▸ EXERCISE: The data below holds a line containing "Двери скрытые INVISIBLE" and a line containing "onze website, app, advertenties"; please quote exactly those two lines and every line between them, and nothing else.

▸ AVAILABLE RECORDS:
○ ○ ○ ○ ○

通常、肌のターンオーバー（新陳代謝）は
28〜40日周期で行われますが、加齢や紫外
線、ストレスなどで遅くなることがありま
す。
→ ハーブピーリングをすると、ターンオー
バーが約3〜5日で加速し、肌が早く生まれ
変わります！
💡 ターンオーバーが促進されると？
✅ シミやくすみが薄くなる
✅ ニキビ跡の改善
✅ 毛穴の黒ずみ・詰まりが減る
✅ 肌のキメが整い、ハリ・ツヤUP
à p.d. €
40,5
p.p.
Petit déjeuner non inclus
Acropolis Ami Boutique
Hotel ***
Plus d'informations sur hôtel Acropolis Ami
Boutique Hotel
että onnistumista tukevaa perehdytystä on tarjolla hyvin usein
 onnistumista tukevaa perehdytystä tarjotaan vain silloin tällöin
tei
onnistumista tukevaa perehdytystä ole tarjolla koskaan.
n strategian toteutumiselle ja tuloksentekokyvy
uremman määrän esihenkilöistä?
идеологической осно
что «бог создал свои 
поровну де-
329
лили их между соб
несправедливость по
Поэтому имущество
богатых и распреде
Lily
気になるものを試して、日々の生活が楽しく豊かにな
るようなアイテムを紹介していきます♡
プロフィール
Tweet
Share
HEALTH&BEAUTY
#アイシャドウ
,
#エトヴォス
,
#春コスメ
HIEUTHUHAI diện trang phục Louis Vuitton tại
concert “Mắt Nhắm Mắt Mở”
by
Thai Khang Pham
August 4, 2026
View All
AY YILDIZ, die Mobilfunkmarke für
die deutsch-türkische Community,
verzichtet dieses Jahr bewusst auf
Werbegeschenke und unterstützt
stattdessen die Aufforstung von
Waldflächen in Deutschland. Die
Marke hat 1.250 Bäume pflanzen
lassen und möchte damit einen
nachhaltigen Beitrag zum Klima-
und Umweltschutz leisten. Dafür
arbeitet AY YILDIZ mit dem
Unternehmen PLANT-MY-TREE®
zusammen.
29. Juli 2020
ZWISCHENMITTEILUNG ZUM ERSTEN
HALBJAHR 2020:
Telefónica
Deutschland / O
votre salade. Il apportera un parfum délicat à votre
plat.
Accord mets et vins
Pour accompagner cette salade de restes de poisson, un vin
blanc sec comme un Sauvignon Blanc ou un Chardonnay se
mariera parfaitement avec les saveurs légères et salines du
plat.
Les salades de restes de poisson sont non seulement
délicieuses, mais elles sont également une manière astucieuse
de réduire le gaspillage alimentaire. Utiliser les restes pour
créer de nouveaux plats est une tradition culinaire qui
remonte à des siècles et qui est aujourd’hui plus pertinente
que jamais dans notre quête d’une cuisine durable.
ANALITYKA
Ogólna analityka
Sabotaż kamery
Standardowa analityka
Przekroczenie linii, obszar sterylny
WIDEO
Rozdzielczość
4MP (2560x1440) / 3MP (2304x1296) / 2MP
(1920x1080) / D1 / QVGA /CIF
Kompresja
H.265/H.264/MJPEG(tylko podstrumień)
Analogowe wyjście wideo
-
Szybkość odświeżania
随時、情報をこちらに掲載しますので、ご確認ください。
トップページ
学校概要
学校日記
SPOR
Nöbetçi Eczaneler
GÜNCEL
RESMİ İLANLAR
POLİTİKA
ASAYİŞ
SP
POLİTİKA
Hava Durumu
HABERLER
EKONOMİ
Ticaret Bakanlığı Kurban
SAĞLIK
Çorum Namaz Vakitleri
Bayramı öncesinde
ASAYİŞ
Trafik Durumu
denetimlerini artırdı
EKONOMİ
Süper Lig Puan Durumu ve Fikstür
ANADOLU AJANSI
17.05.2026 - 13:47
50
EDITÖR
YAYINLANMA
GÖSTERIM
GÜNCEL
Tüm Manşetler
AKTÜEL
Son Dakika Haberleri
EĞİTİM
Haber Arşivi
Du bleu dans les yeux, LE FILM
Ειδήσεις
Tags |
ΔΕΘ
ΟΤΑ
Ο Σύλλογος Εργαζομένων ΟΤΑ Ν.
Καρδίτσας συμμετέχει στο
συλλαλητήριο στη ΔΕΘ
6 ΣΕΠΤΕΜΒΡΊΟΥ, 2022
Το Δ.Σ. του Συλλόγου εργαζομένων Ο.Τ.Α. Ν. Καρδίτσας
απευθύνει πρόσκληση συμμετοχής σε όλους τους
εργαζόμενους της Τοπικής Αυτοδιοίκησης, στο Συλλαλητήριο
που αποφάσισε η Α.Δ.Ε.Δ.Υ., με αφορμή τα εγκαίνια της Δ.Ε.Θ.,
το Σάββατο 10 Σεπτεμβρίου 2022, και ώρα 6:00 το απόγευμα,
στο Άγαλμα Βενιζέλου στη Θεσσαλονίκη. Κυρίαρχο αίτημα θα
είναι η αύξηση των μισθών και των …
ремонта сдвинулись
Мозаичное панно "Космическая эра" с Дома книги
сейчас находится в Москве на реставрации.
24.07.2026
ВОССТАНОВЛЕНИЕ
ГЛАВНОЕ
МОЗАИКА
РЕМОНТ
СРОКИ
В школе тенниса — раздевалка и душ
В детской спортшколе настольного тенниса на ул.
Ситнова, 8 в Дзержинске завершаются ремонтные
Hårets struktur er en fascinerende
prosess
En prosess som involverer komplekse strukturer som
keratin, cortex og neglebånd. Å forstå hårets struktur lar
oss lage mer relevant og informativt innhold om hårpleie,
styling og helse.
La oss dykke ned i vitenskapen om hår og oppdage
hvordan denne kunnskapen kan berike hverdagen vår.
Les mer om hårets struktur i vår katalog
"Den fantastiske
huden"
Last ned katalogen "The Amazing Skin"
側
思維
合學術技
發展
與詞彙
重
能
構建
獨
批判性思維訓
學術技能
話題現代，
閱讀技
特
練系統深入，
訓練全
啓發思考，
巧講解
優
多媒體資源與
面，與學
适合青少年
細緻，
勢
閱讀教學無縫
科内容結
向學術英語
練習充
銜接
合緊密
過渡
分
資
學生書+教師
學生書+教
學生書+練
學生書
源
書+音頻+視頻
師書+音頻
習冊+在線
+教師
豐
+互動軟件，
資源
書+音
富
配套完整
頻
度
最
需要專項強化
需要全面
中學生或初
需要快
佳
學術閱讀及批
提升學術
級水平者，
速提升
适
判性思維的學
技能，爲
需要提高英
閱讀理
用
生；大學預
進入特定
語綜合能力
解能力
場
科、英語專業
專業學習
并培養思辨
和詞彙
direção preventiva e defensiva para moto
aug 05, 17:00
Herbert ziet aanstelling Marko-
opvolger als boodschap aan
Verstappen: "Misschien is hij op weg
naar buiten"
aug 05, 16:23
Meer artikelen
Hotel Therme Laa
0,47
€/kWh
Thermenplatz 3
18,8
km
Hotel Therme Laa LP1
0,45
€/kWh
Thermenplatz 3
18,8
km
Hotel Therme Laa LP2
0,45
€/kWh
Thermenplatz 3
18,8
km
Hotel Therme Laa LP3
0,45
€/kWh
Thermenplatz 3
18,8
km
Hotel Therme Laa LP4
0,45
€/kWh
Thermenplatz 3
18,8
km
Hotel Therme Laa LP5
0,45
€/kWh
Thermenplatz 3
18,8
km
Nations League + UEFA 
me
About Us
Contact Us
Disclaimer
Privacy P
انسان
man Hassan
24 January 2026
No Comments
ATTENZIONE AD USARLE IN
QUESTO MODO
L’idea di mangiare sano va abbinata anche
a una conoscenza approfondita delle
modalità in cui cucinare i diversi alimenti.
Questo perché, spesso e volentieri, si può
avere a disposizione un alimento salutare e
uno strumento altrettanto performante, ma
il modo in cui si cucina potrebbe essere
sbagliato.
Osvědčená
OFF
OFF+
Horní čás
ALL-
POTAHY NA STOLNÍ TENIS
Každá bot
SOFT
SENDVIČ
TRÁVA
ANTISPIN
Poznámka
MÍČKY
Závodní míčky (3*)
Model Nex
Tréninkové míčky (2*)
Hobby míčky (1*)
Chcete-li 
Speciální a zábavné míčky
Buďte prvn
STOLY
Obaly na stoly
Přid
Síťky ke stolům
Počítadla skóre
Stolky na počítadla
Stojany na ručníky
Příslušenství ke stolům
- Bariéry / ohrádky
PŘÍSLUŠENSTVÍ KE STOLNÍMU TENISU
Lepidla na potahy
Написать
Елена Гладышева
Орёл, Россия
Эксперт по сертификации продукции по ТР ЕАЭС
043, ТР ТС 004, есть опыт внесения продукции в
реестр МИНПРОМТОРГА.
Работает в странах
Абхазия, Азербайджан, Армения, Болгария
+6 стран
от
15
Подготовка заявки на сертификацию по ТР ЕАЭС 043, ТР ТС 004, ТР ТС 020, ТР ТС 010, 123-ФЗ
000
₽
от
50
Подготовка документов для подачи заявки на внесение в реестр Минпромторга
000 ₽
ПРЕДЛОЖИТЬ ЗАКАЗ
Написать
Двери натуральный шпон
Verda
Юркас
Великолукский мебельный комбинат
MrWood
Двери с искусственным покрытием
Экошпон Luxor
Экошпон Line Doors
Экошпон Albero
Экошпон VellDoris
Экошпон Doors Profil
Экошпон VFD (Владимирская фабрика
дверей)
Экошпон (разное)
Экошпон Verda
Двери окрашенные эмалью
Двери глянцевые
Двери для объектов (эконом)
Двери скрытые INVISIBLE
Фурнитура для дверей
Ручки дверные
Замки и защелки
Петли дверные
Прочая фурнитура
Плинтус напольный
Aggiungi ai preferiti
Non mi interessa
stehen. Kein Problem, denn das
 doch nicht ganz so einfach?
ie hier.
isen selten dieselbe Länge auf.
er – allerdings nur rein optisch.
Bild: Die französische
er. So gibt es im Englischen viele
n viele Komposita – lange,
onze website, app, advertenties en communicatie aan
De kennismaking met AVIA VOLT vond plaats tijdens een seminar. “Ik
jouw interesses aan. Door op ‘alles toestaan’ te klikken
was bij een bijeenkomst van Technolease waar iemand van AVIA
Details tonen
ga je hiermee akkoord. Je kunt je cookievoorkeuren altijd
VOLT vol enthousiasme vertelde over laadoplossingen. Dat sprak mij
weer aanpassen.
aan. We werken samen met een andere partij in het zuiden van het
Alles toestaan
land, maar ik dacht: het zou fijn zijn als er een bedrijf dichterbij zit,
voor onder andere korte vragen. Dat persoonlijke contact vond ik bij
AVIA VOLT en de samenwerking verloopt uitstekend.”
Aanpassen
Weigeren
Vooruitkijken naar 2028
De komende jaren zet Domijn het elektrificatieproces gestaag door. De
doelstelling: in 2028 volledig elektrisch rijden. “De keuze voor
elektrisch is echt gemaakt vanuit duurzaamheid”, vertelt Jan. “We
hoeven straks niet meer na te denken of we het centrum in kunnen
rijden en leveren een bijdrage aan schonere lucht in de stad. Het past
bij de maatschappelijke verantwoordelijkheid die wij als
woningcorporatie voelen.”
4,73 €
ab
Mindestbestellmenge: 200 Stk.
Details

○ ○ ○ ○ ○

▸ SOLUTION TO THE EXERCISE:
Двери скрытые INVISIBLE
Фурнитура для дверей
Ручки дверные
Замки и защелки
Петли дверные
Прочая фурнитура
Плинтус напольный
Aggiungi ai preferiti
Non mi interessa
stehen. Kein Problem, denn das
 doch nicht ganz so einfach?
ie hier.
isen selten dieselbe Länge auf.
er – allerdings nur rein optisch.
Bild: Die französische
er. So gibt es im Englischen viele
n viele Komposita – lange,
onze website, app, advertenties en communicatie aan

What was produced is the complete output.